To Create Your Own Destiny: Sharad Jones

October 7, 2022

Sharad Jones was in first grade and barely able to read when he stumbled across a book on the life cycle of stars in the school library.  Poring over the pages, he learned that over a period of about 4 billion years, the sun would eventually expand to a red giant and consume the earth.  He had to know more. 

Science books were his main source of entertainment growing up in Dallas, Texas.  Jones excelled at math and especially loved physics in high school. During trips to the Johnson Space Center, McDonald Observatory, and Kitt Peak Observatory he saw Saturn V rockets and Hubble telescope imagery that filled his mind with thoughts of space exploration.  He determined to study astronomy. 

Sharad Jones
Sharad Jones

Jones discovered the answer to his childhood question many years later while at Rice University—that the life cycle of a star is shaped by the balance between gravity pulling particles inward, and the fusion of those particles releasing energy that explodes the structure of the star outward.  His area of study focused on the moment in a young star’s development immediately preceding fusion in its core—lots of gravity but no explosions yet—which is the only place anywhere in the universe where supersonic flows are found.  The study of supersonic outflows of young stars could have consumed his entire career.  However, Jones grew restless with the time series analysis that collected about one image every year of stars that were thousands of light years away.  Feeling stifled in a sliver of galaxy, he needed a broader array of problems to solve and wider frontiers to explore.

He wanted more data, and faster.

After graduating in Astronomy, Jones took some time to consider what energized him.  He was drawn to new frontiers.  He traveled a bit and discovered his love for the American West, national parks, and landscape photography.  

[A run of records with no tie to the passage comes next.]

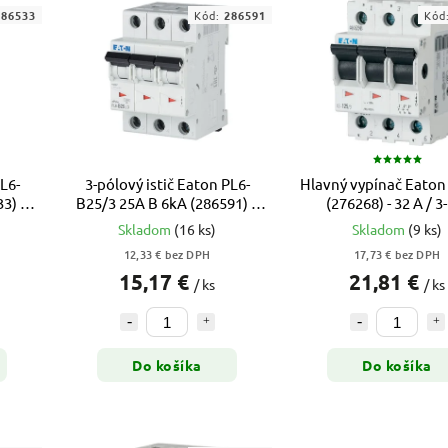
286533
Kód:
286591
Kód
L6-
3-pólový istič Eaton PL6-
Hlavný vypínač Eaton 
3) –
B25/3 25A B 6kA (286591) –
(276268) - 32 A / 3
xPole Moeller
Skladom
(16 ks)
Skladom
(9 ks)
12,33 € bez DPH
17,73 € bez DPH
15,17 €
21,81 €
/ ks
/ ks
Do košíka
Do košíka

He had a reputation as a car buff among his friends, who kept him busy on the side crunching used car data for great automobile finds.  He designed a car app to try to quantify his knowledge, and then pitched his app to Carvana, a new startup based in Phoenix, Arizona.  They offered him a job with their team of 30-40 employees, and within a few months he transitioned to a full-time data scientist role.  Working at Carvana during the IPO and hypergrowth phase was exciting, but after three years Jones wanted to expand his skill set.  He wanted more opportunities to solve interesting and meaningful problems.  

He applied to graduate school at USU in statistics, where he found his home in data science.  “From a personal growth perspective, this field is very gratifying.  When I went into industry at Carvana I didn’t even know this was a discipline.  Machine learning and data science in general opened the door for me to work on many different problems.  Almost every problem, task, project, and piece of research is based on data, and we’re developing techniques to analyze patterns in data.  This field opened doors to work on literally any type of project or concept I want to,” says Jones, whose recent projects have included satellite imagery analysis, children’s narratives, and audiology and neuroscience problems.

Jones received his PhD in Statistics from USU in 2021.  He is an assistant professor in the Department of Data Analytics and Information Systems at the Huntsman School where he is contemplating questions surrounding data representation. “We’ve gotten pretty good at the mathematical part.  Algorithms can solve almost any problem at this point.  The bigger question is the data—how can we make correct and equitable labels that are representative of what we’re actually trying to solve?” For this one-time astronomist, the sky of data science has no limits.